Exercise goal:
Nothing in the entries may change when you repeat them, and no images may appear.

Stored dataset items:
::::::::::

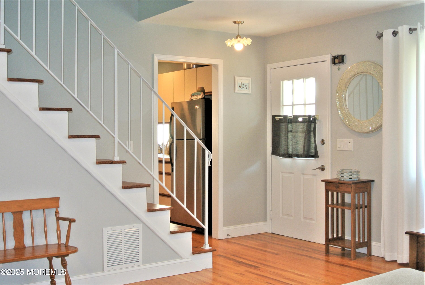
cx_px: 212
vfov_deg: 30.6
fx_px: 520
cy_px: 142
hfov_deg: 44.5
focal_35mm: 44
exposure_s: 1/60
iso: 220
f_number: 4.2
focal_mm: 16.3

::::::::::

Task output:
cx_px: 212
vfov_deg: 30.6
fx_px: 520
cy_px: 142
hfov_deg: 44.5
focal_35mm: 44
exposure_s: 1/60
iso: 220
f_number: 4.2
focal_mm: 16.3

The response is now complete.